Gifting is an Act of Grace

          I enjoy pets and find personable cats to be good company in my home.  The very habit of rising in the morning to their pleas for food, resting beside them in a favorite chair, or talking with them as we work are all within a contented and ordinary day.
          That is not to say that my cats have no annoying habits.  My Siamese, although sweet in disposition, annoys me no end by nagging for food.  I always feed a small bowl of wet food in the morning and her dry food bowl always has a portion in it.  But she apparently perceives this as a half empty bowl, which is unacceptable to her.  So she meows incessantly, rubs my legs repeatedly, nibbles my ankles and pleads.  Of course this puts cat hair all over my lower half clothing and irritates me so I fill her bowl to stop it.  I am compliant for sure.
          I’ve learned that this behavior has nothing to do with hunger.  It has to do with the act of giving to her and this I believe is my lesson this season. Gifting is not an obligation to be fulfilled.  It is an act of grace.

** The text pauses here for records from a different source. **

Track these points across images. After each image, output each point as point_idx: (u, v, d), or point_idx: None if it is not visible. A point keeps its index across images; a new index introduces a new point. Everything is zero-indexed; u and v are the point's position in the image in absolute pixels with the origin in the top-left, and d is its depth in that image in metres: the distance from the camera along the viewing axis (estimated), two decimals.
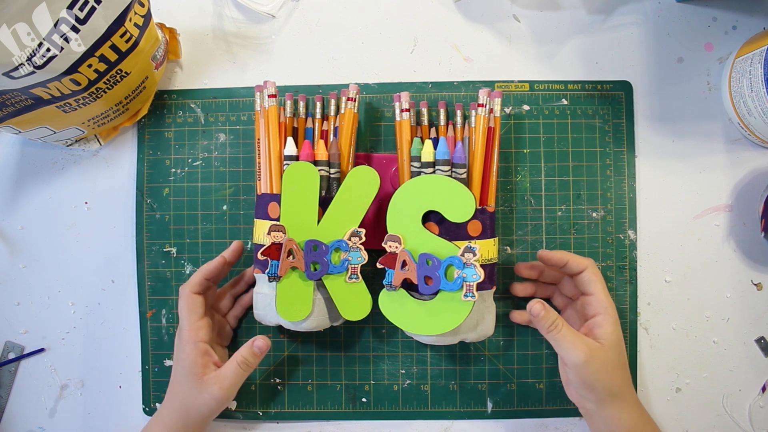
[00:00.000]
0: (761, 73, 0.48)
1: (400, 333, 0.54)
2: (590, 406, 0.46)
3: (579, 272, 0.48)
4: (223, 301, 0.53)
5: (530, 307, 0.46)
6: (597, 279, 0.48)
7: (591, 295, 0.48)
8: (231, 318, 0.54)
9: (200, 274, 0.49)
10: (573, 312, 0.51)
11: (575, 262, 0.48)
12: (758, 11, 0.54)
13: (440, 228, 0.46)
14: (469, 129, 0.48)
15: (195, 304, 0.48)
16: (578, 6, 0.55)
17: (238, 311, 0.54)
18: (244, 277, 0.54)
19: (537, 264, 0.52)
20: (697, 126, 0.54)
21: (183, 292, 0.49)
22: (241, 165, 0.55)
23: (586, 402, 0.47)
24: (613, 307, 0.47)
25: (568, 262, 0.48)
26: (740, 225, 0.54)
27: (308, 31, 0.56)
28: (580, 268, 0.48)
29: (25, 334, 0.55)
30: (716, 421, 0.53)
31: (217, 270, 0.50)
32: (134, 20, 0.45)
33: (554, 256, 0.49)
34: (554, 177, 0.54)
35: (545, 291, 0.53)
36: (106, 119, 0.52)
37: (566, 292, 0.51)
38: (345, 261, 0.47)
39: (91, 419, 0.55)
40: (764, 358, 0.54)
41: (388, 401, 0.54)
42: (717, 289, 0.54)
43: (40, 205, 0.56)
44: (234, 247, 0.52)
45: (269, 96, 0.48)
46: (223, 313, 0.53)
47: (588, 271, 0.48)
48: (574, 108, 0.54)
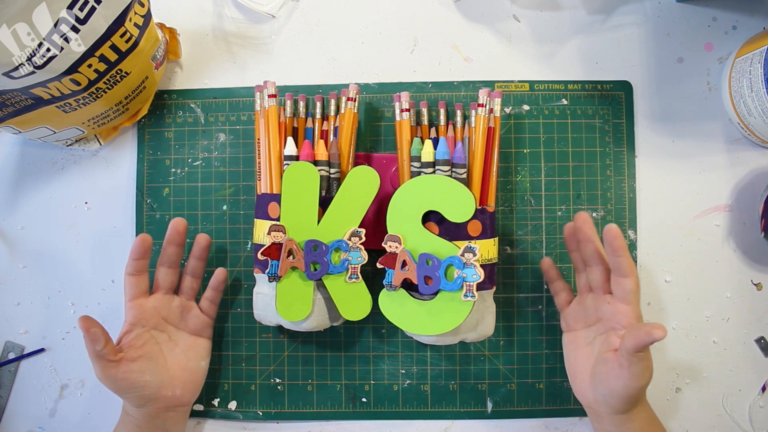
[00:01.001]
0: (761, 73, 0.48)
1: (400, 333, 0.54)
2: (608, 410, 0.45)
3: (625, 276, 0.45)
4: (185, 282, 0.52)
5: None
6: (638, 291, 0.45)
7: (629, 305, 0.45)
8: (204, 302, 0.52)
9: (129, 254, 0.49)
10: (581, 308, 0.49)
11: (628, 263, 0.44)
12: (758, 11, 0.54)
13: (440, 228, 0.46)
14: (469, 129, 0.48)
15: (124, 286, 0.49)
16: (578, 6, 0.55)
17: (210, 293, 0.52)
18: (195, 253, 0.51)
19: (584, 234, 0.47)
20: (697, 126, 0.54)
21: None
22: (241, 165, 0.55)
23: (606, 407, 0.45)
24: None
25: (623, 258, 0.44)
26: (740, 225, 0.54)
27: (308, 31, 0.56)
28: (629, 272, 0.44)
29: (25, 334, 0.55)
30: (716, 421, 0.53)
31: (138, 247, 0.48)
32: (134, 20, 0.45)
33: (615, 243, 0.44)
34: (554, 177, 0.54)
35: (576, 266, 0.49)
36: (106, 119, 0.52)
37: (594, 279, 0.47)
38: (345, 261, 0.47)
39: (91, 419, 0.55)
40: (764, 358, 0.54)
41: (388, 401, 0.54)
42: (717, 289, 0.54)
43: (40, 205, 0.56)
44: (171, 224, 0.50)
45: (269, 96, 0.48)
46: (189, 297, 0.52)
47: (635, 280, 0.45)
48: (574, 108, 0.54)
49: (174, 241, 0.50)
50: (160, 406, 0.48)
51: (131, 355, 0.48)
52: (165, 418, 0.49)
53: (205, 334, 0.52)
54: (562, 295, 0.51)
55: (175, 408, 0.49)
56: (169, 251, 0.50)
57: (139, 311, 0.49)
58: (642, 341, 0.41)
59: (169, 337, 0.50)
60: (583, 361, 0.48)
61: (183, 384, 0.49)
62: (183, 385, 0.49)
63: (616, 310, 0.45)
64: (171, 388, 0.49)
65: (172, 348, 0.50)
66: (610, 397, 0.44)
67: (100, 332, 0.45)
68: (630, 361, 0.42)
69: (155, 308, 0.50)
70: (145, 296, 0.50)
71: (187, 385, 0.50)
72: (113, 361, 0.46)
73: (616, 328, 0.45)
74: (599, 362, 0.45)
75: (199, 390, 0.51)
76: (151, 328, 0.50)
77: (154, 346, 0.49)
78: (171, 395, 0.49)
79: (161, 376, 0.48)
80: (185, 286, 0.52)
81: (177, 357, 0.50)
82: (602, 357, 0.45)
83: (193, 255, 0.51)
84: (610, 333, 0.45)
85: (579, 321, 0.49)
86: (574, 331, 0.49)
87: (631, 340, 0.42)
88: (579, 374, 0.48)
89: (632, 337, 0.42)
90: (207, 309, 0.52)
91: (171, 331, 0.51)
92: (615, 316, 0.45)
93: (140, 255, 0.49)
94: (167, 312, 0.50)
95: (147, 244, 0.49)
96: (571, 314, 0.50)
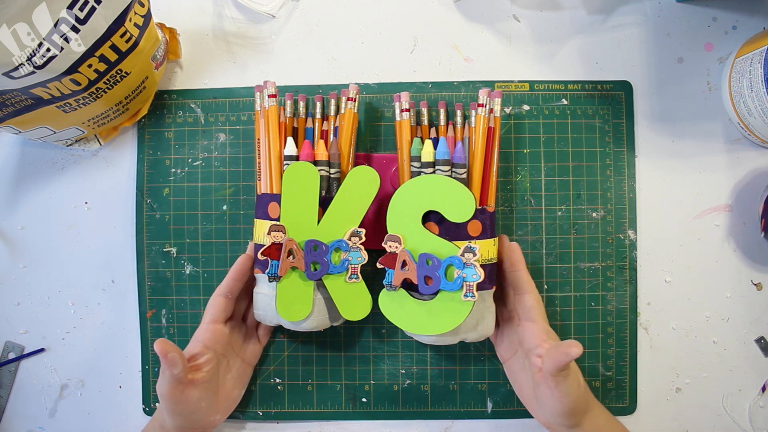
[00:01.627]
0: (761, 73, 0.48)
1: (400, 333, 0.54)
2: (562, 429, 0.45)
3: (523, 293, 0.47)
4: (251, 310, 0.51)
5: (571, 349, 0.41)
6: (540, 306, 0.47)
7: (534, 322, 0.46)
8: (261, 330, 0.52)
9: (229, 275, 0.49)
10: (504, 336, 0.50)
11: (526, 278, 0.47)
12: (758, 11, 0.54)
13: (440, 228, 0.46)
14: (469, 129, 0.48)
15: (211, 306, 0.48)
16: (578, 6, 0.55)
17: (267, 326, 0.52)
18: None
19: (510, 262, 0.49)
20: (697, 126, 0.54)
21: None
22: (241, 165, 0.55)
23: (559, 426, 0.45)
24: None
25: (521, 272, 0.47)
26: (740, 225, 0.54)
27: (308, 31, 0.56)
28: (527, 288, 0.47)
29: (25, 334, 0.55)
30: (716, 421, 0.53)
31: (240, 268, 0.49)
32: (134, 20, 0.45)
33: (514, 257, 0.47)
34: (554, 177, 0.54)
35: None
36: (106, 119, 0.52)
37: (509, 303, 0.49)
38: (345, 261, 0.47)
39: (91, 419, 0.55)
40: (764, 358, 0.54)
41: (388, 401, 0.54)
42: (717, 289, 0.54)
43: (40, 205, 0.56)
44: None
45: (269, 96, 0.48)
46: (253, 324, 0.52)
47: (534, 296, 0.47)
48: (574, 108, 0.54)
49: (241, 279, 0.49)
50: (198, 428, 0.48)
51: (198, 379, 0.46)
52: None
53: (254, 363, 0.52)
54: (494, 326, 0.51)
55: (207, 429, 0.49)
56: (238, 285, 0.49)
57: (218, 336, 0.48)
58: (560, 361, 0.41)
59: (228, 363, 0.50)
60: (526, 387, 0.48)
61: (224, 410, 0.50)
62: (224, 411, 0.50)
63: (524, 329, 0.47)
64: (215, 413, 0.48)
65: (226, 374, 0.50)
66: (556, 416, 0.45)
67: (178, 357, 0.43)
68: (556, 381, 0.43)
69: (230, 336, 0.49)
70: (224, 322, 0.49)
71: (226, 411, 0.50)
72: (183, 384, 0.45)
73: (531, 348, 0.46)
74: (535, 386, 0.46)
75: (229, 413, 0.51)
76: (221, 354, 0.49)
77: (216, 373, 0.48)
78: (212, 420, 0.48)
79: (212, 402, 0.48)
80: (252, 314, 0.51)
81: (227, 383, 0.50)
82: (534, 380, 0.46)
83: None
84: (530, 354, 0.47)
85: (508, 349, 0.50)
86: (509, 360, 0.50)
87: (550, 362, 0.42)
88: (527, 400, 0.49)
89: (550, 359, 0.42)
90: (263, 337, 0.52)
91: (231, 356, 0.50)
92: (526, 336, 0.46)
93: (240, 276, 0.48)
94: (236, 339, 0.50)
95: (250, 265, 0.49)
96: (500, 344, 0.51)
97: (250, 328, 0.52)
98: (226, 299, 0.48)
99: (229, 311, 0.49)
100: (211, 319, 0.48)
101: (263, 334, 0.53)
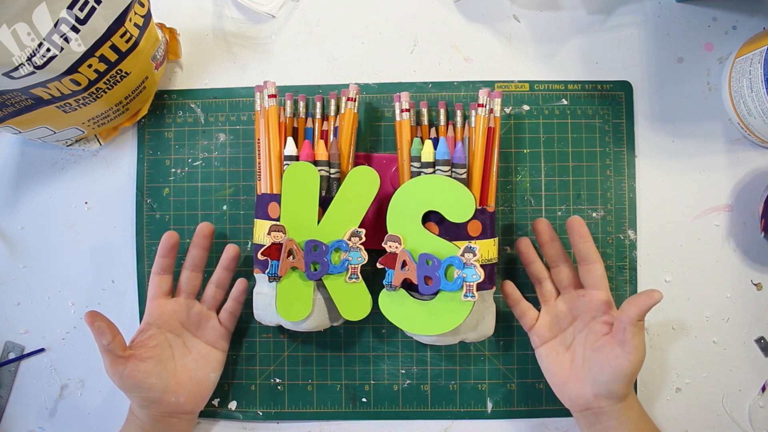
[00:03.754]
0: (761, 73, 0.48)
1: (400, 333, 0.54)
2: (610, 402, 0.45)
3: (593, 262, 0.47)
4: (208, 291, 0.51)
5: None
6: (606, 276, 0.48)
7: (603, 290, 0.47)
8: (224, 313, 0.52)
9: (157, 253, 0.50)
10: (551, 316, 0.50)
11: (594, 249, 0.48)
12: (758, 11, 0.54)
13: (440, 228, 0.46)
14: (469, 129, 0.48)
15: (149, 285, 0.50)
16: (578, 6, 0.55)
17: (231, 305, 0.51)
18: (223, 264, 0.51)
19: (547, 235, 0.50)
20: (697, 126, 0.54)
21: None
22: (241, 165, 0.55)
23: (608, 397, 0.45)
24: None
25: (590, 243, 0.48)
26: (740, 225, 0.54)
27: (308, 31, 0.56)
28: (596, 257, 0.47)
29: (25, 334, 0.55)
30: (716, 421, 0.53)
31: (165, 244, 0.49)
32: (134, 20, 0.45)
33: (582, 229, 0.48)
34: (554, 177, 0.54)
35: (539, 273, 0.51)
36: (106, 119, 0.52)
37: (563, 278, 0.50)
38: (345, 261, 0.47)
39: (91, 419, 0.55)
40: (764, 358, 0.54)
41: (388, 401, 0.54)
42: (717, 289, 0.54)
43: (40, 205, 0.56)
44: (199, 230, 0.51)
45: (269, 96, 0.48)
46: (210, 306, 0.51)
47: (602, 265, 0.47)
48: (574, 108, 0.54)
49: (199, 244, 0.50)
50: (163, 411, 0.48)
51: (141, 354, 0.48)
52: (168, 423, 0.49)
53: (220, 346, 0.52)
54: (530, 314, 0.50)
55: (178, 415, 0.49)
56: (193, 254, 0.51)
57: (158, 311, 0.49)
58: (645, 305, 0.43)
59: (183, 343, 0.50)
60: (568, 365, 0.48)
61: (188, 392, 0.49)
62: (188, 394, 0.49)
63: (591, 299, 0.47)
64: (175, 394, 0.48)
65: (184, 354, 0.50)
66: (614, 382, 0.45)
67: (106, 326, 0.45)
68: (632, 333, 0.44)
69: (174, 311, 0.50)
70: (166, 297, 0.50)
71: (192, 395, 0.50)
72: (121, 357, 0.46)
73: (596, 317, 0.47)
74: (592, 354, 0.46)
75: (205, 401, 0.51)
76: (167, 330, 0.50)
77: (166, 350, 0.49)
78: (174, 401, 0.48)
79: (167, 381, 0.48)
80: (208, 295, 0.51)
81: (187, 364, 0.50)
82: (593, 348, 0.46)
83: (221, 265, 0.51)
84: (593, 323, 0.47)
85: (552, 329, 0.50)
86: (550, 342, 0.50)
87: (634, 308, 0.43)
88: (570, 379, 0.48)
89: (634, 306, 0.43)
90: (226, 320, 0.52)
91: (187, 337, 0.51)
92: (592, 305, 0.47)
93: (166, 252, 0.49)
94: (186, 317, 0.50)
95: (174, 240, 0.50)
96: (543, 326, 0.50)
97: (207, 309, 0.51)
98: (158, 276, 0.50)
99: (165, 286, 0.50)
100: (149, 296, 0.50)
101: (226, 318, 0.51)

          While we are taught to believe that it is better to give than receive, there is a  message delivered with receiving.  Someone thought of you, loved you enough to take the time to find some small token or gift and gave it to you.  Or perhaps a person did something thoughtful for you.  This too is a gift.  And when this happens, you feel as if you belong to them; you connect with them in this huge world. When you are not thought of in some small way, you feel disconnected and at least slightly alienated.
          The value of the exchange falls equally to the giver and receiver, for both must learn to know and care for each other. You are blessed both as a giver AND a receiver.
           Too often we stretch too far for the big gifts in life, when the small treasure would do well.  It is far too easy, even with the people we live with, not to voice recognition of the acts we appreciate or fail to validate responses.  Gosh, if we could only purr it would be easier.  Love, and the act of giving and receiving it, is given to us by the grace of God, and without it we waste away, or “like flowers, whither...”
          This year I will try to do a better job of validating my relationships and showing my love of others.  The result would be better relationships for sure, and lead to a deeper appreciation of those I love.  Loving one another is our earthly challenge.  God surely knew his people would grow only through relationships.
          This morning as my cat and I went through our routine, I grimaced as she rubbed her face against my ankles.  Just as an experiment, I reached into the bag and laid a single cat food nugget in front of her.  She ate it daintily and looked up to me with loving eyes.  I knelt to give her a good rub and her purr rumbled toward me.  “Thanks for the lesson,” I thought, and reached for the fur grabber.